What is needed ▸
Please reproduce every line of the listing below word for word, in the same order.
* * * *
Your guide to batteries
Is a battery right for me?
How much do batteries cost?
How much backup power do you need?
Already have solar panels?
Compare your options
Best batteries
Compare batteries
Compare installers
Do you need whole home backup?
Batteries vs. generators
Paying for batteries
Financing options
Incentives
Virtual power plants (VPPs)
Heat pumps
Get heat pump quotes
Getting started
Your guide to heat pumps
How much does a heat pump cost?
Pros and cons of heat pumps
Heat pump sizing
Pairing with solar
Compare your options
* * * *
Expected answer ▸
Your guide to batteries
Is a battery right for me?
How much do batteries cost?
How much backup power do you need?
Already have solar panels?
Compare your options
Best batteries
Compare batteries
Compare installers
Do you need whole home backup?
Batteries vs. generators
Paying for batteries
Financing options
Incentives
Virtual power plants (VPPs)
Heat pumps
Get heat pump quotes
Getting started
Your guide to heat pumps
How much does a heat pump cost?
Pros and cons of heat pumps
Heat pump sizing
Pairing with solar
Compare your options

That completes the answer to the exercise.